### JOB ITEM
Output every entry exactly, from the first line to the last.

Document structure recognition data
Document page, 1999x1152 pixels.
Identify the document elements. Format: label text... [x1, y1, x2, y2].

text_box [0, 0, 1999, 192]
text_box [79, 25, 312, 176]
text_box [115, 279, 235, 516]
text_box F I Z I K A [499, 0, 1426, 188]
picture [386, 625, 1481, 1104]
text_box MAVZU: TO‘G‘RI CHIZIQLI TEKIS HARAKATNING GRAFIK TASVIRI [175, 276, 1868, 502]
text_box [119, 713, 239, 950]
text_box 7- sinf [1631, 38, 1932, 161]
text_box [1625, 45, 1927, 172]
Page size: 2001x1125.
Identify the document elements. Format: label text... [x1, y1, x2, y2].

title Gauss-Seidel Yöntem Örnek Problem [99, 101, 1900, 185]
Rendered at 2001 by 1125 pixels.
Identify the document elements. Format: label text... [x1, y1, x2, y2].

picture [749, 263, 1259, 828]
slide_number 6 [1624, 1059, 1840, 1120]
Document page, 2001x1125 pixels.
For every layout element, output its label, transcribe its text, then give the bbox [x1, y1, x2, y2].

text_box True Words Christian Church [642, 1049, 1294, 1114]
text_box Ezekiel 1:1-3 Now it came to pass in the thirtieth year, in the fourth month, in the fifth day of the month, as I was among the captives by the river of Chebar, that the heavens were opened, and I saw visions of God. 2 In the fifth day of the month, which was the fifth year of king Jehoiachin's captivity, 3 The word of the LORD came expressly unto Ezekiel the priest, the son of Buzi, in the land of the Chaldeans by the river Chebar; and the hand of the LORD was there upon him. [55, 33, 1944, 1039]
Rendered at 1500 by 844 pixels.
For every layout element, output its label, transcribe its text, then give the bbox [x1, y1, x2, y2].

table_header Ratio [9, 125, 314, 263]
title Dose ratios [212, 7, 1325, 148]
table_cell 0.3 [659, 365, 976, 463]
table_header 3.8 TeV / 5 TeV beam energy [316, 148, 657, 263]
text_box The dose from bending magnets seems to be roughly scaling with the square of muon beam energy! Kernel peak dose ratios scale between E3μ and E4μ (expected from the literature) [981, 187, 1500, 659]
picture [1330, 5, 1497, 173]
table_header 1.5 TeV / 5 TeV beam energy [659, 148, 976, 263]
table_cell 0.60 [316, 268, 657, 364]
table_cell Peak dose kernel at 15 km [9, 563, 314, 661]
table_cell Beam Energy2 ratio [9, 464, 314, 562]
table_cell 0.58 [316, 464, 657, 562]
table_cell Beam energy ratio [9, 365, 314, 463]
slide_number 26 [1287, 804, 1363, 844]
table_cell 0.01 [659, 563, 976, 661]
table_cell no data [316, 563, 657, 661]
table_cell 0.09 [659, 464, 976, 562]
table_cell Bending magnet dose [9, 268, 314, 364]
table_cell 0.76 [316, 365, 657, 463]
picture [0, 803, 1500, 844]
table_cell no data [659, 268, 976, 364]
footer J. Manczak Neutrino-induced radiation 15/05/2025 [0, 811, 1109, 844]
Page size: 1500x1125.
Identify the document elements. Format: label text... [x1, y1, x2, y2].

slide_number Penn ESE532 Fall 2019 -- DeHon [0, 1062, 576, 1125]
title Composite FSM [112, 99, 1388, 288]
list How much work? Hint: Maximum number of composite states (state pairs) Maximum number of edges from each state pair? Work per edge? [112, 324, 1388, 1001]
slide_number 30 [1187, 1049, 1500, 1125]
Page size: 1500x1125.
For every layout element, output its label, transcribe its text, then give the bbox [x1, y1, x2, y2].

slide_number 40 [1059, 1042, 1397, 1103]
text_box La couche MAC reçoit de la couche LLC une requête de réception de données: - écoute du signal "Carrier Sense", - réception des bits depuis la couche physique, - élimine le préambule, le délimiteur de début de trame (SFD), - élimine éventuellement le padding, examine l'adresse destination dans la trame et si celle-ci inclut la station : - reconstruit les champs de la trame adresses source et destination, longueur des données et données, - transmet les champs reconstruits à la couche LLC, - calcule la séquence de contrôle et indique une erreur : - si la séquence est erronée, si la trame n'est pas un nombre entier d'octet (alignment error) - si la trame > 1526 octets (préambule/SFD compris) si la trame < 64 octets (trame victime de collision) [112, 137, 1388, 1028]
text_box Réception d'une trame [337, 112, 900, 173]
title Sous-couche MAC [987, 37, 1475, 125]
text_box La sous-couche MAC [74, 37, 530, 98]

### RESULT OF THIS EXERCISE
Document page, 1999x1152 pixels.
Identify the document elements. Format: label text... [x1, y1, x2, y2].

text_box [0, 0, 1999, 192]
text_box [79, 25, 312, 176]
text_box [115, 279, 235, 516]
text_box F I Z I K A [499, 0, 1426, 188]
picture [386, 625, 1481, 1104]
text_box MAVZU: TO‘G‘RI CHIZIQLI TEKIS HARAKATNING GRAFIK TASVIRI [175, 276, 1868, 502]
text_box [119, 713, 239, 950]
text_box 7- sinf [1631, 38, 1932, 161]
text_box [1625, 45, 1927, 172]
Page size: 2001x1125.
Identify the document elements. Format: label text... [x1, y1, x2, y2].

title Gauss-Seidel Yöntem Örnek Problem [99, 101, 1900, 185]
Rendered at 2001 by 1125 pixels.
Identify the document elements. Format: label text... [x1, y1, x2, y2].

picture [749, 263, 1259, 828]
slide_number 6 [1624, 1059, 1840, 1120]
Document page, 2001x1125 pixels.
For every layout element, output its label, transcribe its text, then give the bbox [x1, y1, x2, y2].

text_box True Words Christian Church [642, 1049, 1294, 1114]
text_box Ezekiel 1:1-3 Now it came to pass in the thirtieth year, in the fourth month, in the fifth day of the month, as I was among the captives by the river of Chebar, that the heavens were opened, and I saw visions of God. 2 In the fifth day of the month, which was the fifth year of king Jehoiachin's captivity, 3 The word of the LORD came expressly unto Ezekiel the priest, the son of Buzi, in the land of the Chaldeans by the river Chebar; and the hand of the LORD was there upon him. [55, 33, 1944, 1039]
Rendered at 1500 by 844 pixels.
For every layout element, output its label, transcribe its text, then give the bbox [x1, y1, x2, y2].

table_header Ratio [9, 125, 314, 263]
title Dose ratios [212, 7, 1325, 148]
table_cell 0.3 [659, 365, 976, 463]
table_header 3.8 TeV / 5 TeV beam energy [316, 148, 657, 263]
text_box The dose from bending magnets seems to be roughly scaling with the square of muon beam energy! Kernel peak dose ratios scale between E3μ and E4μ (expected from the literature) [981, 187, 1500, 659]
picture [1330, 5, 1497, 173]
table_header 1.5 TeV / 5 TeV beam energy [659, 148, 976, 263]
table_cell 0.60 [316, 268, 657, 364]
table_cell Peak dose kernel at 15 km [9, 563, 314, 661]
table_cell Beam Energy2 ratio [9, 464, 314, 562]
table_cell 0.58 [316, 464, 657, 562]
table_cell Beam energy ratio [9, 365, 314, 463]
slide_number 26 [1287, 804, 1363, 844]
table_cell 0.01 [659, 563, 976, 661]
table_cell no data [316, 563, 657, 661]
table_cell 0.09 [659, 464, 976, 562]
table_cell Bending magnet dose [9, 268, 314, 364]
table_cell 0.76 [316, 365, 657, 463]
picture [0, 803, 1500, 844]
table_cell no data [659, 268, 976, 364]
footer J. Manczak Neutrino-induced radiation 15/05/2025 [0, 811, 1109, 844]
Page size: 1500x1125.
Identify the document elements. Format: label text... [x1, y1, x2, y2].

slide_number Penn ESE532 Fall 2019 -- DeHon [0, 1062, 576, 1125]
title Composite FSM [112, 99, 1388, 288]
list How much work? Hint: Maximum number of composite states (state pairs) Maximum number of edges from each state pair? Work per edge? [112, 324, 1388, 1001]
slide_number 30 [1187, 1049, 1500, 1125]
Page size: 1500x1125.
For every layout element, output its label, transcribe its text, then give the bbox [x1, y1, x2, y2].

slide_number 40 [1059, 1042, 1397, 1103]
text_box La couche MAC reçoit de la couche LLC une requête de réception de données: - écoute du signal "Carrier Sense", - réception des bits depuis la couche physique, - élimine le préambule, le délimiteur de début de trame (SFD), - élimine éventuellement le padding, examine l'adresse destination dans la trame et si celle-ci inclut la station : - reconstruit les champs de la trame adresses source et destination, longueur des données et données, - transmet les champs reconstruits à la couche LLC, - calcule la séquence de contrôle et indique une erreur : - si la séquence est erronée, si la trame n'est pas un nombre entier d'octet (alignment error) - si la trame > 1526 octets (préambule/SFD compris) si la trame < 64 octets (trame victime de collision) [112, 137, 1388, 1028]
text_box Réception d'une trame [337, 112, 900, 173]
title Sous-couche MAC [987, 37, 1475, 125]
text_box La sous-couche MAC [74, 37, 530, 98]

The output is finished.